Selected passage below:
Our case should be distinguished from other ruptured SPN cases regarding one more point: the involvement of adjacent organs including the duodenum and portal vein. Microscopically, SPN cells are known to delicately infiltrate into the surrounding pancreatic tissue, entrapping acinar cells and islets, although this tumor was grossly well demarcated from the normal pancreas.3 However, it is also known that vascular invasion is rare. Papavramidis22 reported that invasion to portal vein was observed in only 26 of 497 patients with data available regarding metastases or invasion. Cheng et al5 demonstrated 10 cases of adjacent organ (SMV/PV or left kidney) resections for SPN not leading to postoperative mortality. They showed that 9 patients with microscopically negative margins survived without any recurrence and metastasis while only 1 patient with a microscopically positive margin developed liver metastasis. They concluded that en bloc synchronous adjacent organ resection should be applied. Additional segmental resection of PV following wedge resection for positive margins in our case was proved valid based on this standpoint.
End of Selected passage.
Source material below:
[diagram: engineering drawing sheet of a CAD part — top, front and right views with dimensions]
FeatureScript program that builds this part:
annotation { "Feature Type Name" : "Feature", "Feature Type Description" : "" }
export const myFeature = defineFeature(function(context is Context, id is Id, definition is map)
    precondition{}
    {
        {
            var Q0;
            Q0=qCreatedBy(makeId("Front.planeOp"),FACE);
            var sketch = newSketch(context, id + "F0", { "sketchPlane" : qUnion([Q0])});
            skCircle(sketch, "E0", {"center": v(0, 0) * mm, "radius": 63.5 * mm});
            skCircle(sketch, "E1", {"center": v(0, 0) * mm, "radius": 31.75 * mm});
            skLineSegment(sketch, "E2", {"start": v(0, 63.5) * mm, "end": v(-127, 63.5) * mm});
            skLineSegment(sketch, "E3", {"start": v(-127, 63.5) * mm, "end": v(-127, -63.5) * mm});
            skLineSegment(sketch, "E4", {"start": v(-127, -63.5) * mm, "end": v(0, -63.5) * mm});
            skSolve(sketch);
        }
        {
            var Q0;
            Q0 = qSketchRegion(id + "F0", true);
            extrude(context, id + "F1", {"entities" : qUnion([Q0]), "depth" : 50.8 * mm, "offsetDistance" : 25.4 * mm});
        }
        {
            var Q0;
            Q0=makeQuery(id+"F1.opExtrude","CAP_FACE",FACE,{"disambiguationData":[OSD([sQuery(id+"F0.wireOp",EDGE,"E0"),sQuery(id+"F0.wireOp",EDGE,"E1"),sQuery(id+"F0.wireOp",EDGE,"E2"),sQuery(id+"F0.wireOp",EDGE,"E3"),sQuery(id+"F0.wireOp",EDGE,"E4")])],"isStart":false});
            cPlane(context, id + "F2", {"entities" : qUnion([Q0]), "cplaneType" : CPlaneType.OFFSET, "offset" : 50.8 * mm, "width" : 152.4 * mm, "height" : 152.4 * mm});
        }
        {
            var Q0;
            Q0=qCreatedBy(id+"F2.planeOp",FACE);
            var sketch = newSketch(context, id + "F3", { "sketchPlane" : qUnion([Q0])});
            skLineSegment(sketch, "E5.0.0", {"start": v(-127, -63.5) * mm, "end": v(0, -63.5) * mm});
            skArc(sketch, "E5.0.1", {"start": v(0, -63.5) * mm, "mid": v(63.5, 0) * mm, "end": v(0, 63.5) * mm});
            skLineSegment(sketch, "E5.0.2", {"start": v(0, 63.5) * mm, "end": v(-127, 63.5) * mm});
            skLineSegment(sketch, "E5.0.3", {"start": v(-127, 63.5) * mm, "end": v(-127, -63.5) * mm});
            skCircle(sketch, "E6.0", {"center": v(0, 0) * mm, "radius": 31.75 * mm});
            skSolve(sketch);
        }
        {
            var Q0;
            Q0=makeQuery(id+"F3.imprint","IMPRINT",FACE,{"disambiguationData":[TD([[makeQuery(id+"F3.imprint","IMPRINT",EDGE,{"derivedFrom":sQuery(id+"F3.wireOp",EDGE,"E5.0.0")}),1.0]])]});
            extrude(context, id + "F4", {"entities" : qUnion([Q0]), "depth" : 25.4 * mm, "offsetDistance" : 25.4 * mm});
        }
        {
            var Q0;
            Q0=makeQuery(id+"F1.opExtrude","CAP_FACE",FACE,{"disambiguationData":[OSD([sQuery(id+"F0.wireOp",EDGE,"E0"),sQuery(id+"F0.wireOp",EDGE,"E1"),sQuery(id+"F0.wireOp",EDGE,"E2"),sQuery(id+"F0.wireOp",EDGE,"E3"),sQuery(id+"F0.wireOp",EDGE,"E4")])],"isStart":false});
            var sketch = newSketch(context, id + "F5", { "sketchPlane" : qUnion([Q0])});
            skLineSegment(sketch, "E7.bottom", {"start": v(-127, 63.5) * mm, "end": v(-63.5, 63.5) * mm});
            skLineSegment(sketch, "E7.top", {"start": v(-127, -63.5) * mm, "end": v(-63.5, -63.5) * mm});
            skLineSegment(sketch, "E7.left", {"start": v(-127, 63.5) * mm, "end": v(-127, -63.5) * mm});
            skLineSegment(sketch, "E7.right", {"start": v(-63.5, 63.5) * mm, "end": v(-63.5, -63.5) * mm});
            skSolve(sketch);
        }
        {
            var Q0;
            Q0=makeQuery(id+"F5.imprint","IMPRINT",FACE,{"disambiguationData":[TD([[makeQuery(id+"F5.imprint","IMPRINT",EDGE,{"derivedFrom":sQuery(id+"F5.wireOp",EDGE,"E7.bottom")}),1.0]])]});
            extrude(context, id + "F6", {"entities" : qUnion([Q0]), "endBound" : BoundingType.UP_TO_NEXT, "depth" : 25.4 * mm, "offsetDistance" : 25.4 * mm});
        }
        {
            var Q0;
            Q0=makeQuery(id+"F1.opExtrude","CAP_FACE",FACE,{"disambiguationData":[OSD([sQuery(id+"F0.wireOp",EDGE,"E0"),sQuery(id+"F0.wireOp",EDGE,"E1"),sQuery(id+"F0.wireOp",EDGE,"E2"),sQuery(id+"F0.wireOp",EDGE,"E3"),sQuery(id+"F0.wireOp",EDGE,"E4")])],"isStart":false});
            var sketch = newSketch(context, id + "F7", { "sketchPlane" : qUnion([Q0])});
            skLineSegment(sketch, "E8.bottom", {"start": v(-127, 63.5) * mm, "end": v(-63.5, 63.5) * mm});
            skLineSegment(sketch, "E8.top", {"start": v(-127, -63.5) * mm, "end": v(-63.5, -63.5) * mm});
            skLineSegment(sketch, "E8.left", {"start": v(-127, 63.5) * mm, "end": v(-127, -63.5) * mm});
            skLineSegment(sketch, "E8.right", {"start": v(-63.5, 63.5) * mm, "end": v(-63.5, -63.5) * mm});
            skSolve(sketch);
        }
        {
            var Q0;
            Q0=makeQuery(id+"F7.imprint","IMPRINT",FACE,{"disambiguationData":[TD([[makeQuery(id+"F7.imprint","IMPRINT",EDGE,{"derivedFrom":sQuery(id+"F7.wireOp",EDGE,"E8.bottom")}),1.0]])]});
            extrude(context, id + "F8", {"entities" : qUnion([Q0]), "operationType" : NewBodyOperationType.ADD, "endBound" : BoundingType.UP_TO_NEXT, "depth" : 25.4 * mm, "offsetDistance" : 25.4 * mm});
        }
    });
End of Source material.
§ Work order A: From the passage on ruptured SPN, list every count of patients or cases that it reports from the cited studies, and say what each count refers to.
§ Work order B:
Answer these from the passage on ruptured SPN:
(i) Which adjacent organs were involved in the authors' case?
(ii) What did Cheng et al conclude should be applied?
(iii) What further procedure followed the wedge resection in the authors' case?

§ Answer section A:
- 497: patients with data available on metastases or invasion (Papavramidis)
- 26: patients among those 497 in whom invasion to the portal vein was observed (Papavramidis)
- 10: cases of adjacent organ (SMV/PV or left kidney) resections for SPN (Cheng et al)
- 9: patients with microscopically negative margins who survived without recurrence or metastasis (Cheng et al)
- 1: patient with a microscopically positive margin who developed liver metastasis (Cheng et al)

§ Answer section B:
(i) The duodenum and the portal vein.
(ii) En bloc synchronous adjacent organ resection.
(iii) An additional segmental resection of the PV, performed for positive margins.